If you have a significant other, do you speak worse in front of them?
I have noticed in the past week or so that when I’m talking to my lovely and talented wife, I sound like a complete and total nimrod. I don’t mean that I’m saying things that are stupid (although, inevitably, that sometimes occurs), but that I am physically speaking badly.
I have always had a lisp although, apparently, some people who know me have never known that or at least never noticed, and so I’m pretty grateful that it’s not very prominent. Over the years I’ve been able to compensate for it in most situations, but when I was little I went through a lot of speech therapy classes to try to correct it. My problem is my ’s’es — I create the ’ssss’ sound by holding my tongue between my teeth, whereas most people make it by folding their tongue back into their mouth and pressing against the roof to produce the hiss.

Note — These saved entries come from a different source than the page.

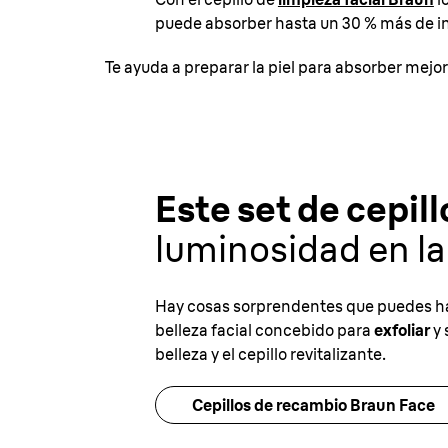
puede absorber hasta un 30 % más de ingr
Te ayuda a preparar la piel para absorber mejor
Este set de cepill
luminosidad en la 
Hay cosas sorprendentes que puedes hace
belleza facial concebido para
exfoliar
y 
belleza y el cepillo revitalizante.
Cepillos de recambio Braun Face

I spent the better part of 3 years of my childhood education being pulled out of my lessons and being drilled by a speech therapist (who, if I had been 15 years older, would have very much liked to drill, but alas…the innocence of youth), speaking in the way in which she wanted me to (forcing my tongue to make those positions…oh, hell, that just reeks of innuendo, doesn’t it?), and then promptly going back to my old ways once I got back to class. After all those sessions, I think she gave up and went back to teaching others how to do more useful things, like saying ‘w’ instead of ‘r’.
Now, over the years I’ve gotten so good at my own way of doing things that it’s second nature and I’m very accurate, masking most of my problem. But when I’m intoxicated or, apparently, talking to my wife, my speaking problems come back again from time to time. I’ll find myself saying a sentence and simply being too lazy to bother saying it any clearer, because we know each other so well that even if I was 10 feet underground, sucking on a rutabega, she would be able to finish my sentence.

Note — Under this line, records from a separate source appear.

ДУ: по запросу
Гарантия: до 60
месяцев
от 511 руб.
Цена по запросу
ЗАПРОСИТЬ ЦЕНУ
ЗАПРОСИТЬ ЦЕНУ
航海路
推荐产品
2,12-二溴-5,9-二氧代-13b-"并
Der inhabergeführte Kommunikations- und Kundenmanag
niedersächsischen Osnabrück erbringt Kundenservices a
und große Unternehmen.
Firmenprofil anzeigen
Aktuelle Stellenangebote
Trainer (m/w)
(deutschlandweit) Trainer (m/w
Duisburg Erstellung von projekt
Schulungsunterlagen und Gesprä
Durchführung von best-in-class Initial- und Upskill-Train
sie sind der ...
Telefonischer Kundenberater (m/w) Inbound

I wonder if this is an automatic response being initiated by my brain which, after witnessing the copious amounts of excellent communication flowing between me and my wife, has chosen to simply not work as hard, figuring that if she’s going to figure out what I was going to say anyway, it just can’t be fucked to make the effort. Either that or it’s testing me (or her) to see how far it can go before I get too many “WTF?”s and I have to actually work at speaking again.
I don’t mean to be lazy, really…I’m usually pretty conscious about my speaking and how it is coming out, but one has to admit that they get pretty comfy with your spouse and you let certain things go that you’d be more vigilant about in public. I’m not out to fart on purpose (usually), but releasing the occasional blast in front of the wife, while might not be the most romantic thing in the world, certainly isn’t something that I prevent as much as, say, doing so at an interview. “Well, Nathan, what do you think your best management style is?” “I rather prefer *bwaaaht* a more pragmatic approach to *ffffaaaapppt* conducting business, don’t you, Jim?”
I guess I haven’t asked my wife how many times she’s noticed me sounding like a complete doughhead, but I imagine it’s happened more than once. Or, perhaps like me, she’s just getting lazy with her hearing, too. Which explains a lot of our odd mishaps, but at the same time, means we’re clearly destined to grow old together and drive each other nuts for years to come.
“Did you hear that?”
“Hear what? I didn’t hear anything you daffy old bird, and knowing your ears, you didn’t hear anything, either.”
“Listen to the sound of the whistling in the air as I hit you over the head with a skillet, you old bastard.”